Aim of the task — All entries below are to be copied precisely as they appear.

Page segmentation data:

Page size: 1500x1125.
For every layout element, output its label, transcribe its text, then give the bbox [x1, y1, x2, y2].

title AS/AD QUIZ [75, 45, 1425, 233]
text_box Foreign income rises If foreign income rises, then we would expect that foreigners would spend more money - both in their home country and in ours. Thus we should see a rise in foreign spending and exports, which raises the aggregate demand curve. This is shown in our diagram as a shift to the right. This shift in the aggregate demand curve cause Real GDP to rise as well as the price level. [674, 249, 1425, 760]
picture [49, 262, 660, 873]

Task answer —
Page size: 1500x1125.
For every layout element, output its label, transcribe its text, then give the bbox [x1, y1, x2, y2].

title AS/AD QUIZ [75, 45, 1425, 233]
text_box Foreign income rises If foreign income rises, then we would expect that foreigners would spend more money - both in their home country and in ours. Thus we should see a rise in foreign spending and exports, which raises the aggregate demand curve. This is shown in our diagram as a shift to the right. This shift in the aggregate demand curve cause Real GDP to rise as well as the price level. [674, 249, 1425, 760]
picture [49, 262, 660, 873]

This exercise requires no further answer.